### Task directions
Below are records to write out exactly; drop the pictures when you do.

### Saved entries

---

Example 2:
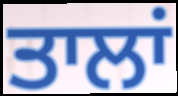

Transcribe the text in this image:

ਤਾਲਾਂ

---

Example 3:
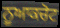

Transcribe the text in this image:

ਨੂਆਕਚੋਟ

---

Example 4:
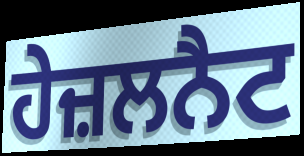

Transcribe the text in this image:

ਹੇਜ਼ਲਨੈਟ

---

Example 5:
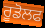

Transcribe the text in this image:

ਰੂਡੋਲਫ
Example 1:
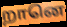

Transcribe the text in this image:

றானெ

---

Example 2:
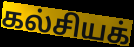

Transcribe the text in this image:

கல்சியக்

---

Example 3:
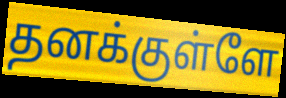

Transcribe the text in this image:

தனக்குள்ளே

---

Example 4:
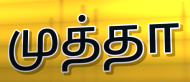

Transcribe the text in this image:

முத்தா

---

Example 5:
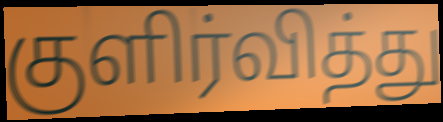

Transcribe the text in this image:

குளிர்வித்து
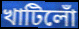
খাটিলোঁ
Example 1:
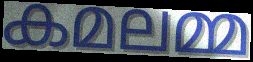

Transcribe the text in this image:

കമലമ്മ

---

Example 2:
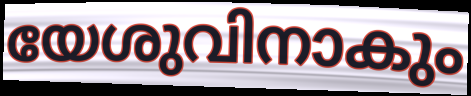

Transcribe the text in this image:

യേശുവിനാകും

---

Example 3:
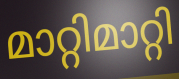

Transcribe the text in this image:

### Written reply
---

Example 2:

Transcribe the text in this image:

ਤਾਲਾਂ

---

Example 3:

Transcribe the text in this image:

ਨੂਆਕਚੋਟ

---

Example 4:

Transcribe the text in this image:

ਹੇਜ਼ਲਨੈਟ

---

Example 5:

Transcribe the text in this image:

ਰੂਡੋਲਫ
Example 1:

Transcribe the text in this image:

றானெ

---

Example 2:

Transcribe the text in this image:

கல்சியக்

---

Example 3:

Transcribe the text in this image:

தனக்குள்ளே

---

Example 4:

Transcribe the text in this image:

முத்தா

---

Example 5:

Transcribe the text in this image:

குளிர்வித்து
খাটিলোঁ
Example 1:

Transcribe the text in this image:

കമലമ്മ

---

Example 2:

Transcribe the text in this image:

യേശുവിനാകും

---

Example 3:

Transcribe the text in this image:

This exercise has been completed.